* Supplied entries:
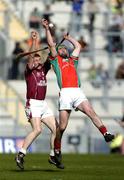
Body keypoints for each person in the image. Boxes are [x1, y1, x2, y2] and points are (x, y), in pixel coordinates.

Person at [41, 19, 114, 169]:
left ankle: (105, 133)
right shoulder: (56, 61)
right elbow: (51, 45)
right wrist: (47, 29)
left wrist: (69, 39)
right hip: (66, 93)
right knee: (62, 127)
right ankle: (56, 152)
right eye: (61, 48)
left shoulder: (73, 61)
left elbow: (78, 46)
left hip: (77, 91)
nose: (64, 50)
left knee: (90, 111)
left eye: (64, 48)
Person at [15, 30, 57, 170]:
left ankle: (52, 155)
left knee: (56, 129)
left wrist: (52, 46)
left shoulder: (43, 70)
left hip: (43, 104)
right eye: (35, 60)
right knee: (37, 129)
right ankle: (21, 154)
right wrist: (34, 41)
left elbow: (52, 55)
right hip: (32, 103)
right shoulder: (29, 71)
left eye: (39, 59)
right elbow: (32, 55)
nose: (37, 61)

* Activity:
The line containing "left ankle: (52, 155)" and all lines after it, through the last line of the data, should be retyped exactly.

* Response for this exercise:
left ankle: (52, 155)
left knee: (56, 129)
left wrist: (52, 46)
left shoulder: (43, 70)
left hip: (43, 104)
right eye: (35, 60)
right knee: (37, 129)
right ankle: (21, 154)
right wrist: (34, 41)
left elbow: (52, 55)
right hip: (32, 103)
right shoulder: (29, 71)
left eye: (39, 59)
right elbow: (32, 55)
nose: (37, 61)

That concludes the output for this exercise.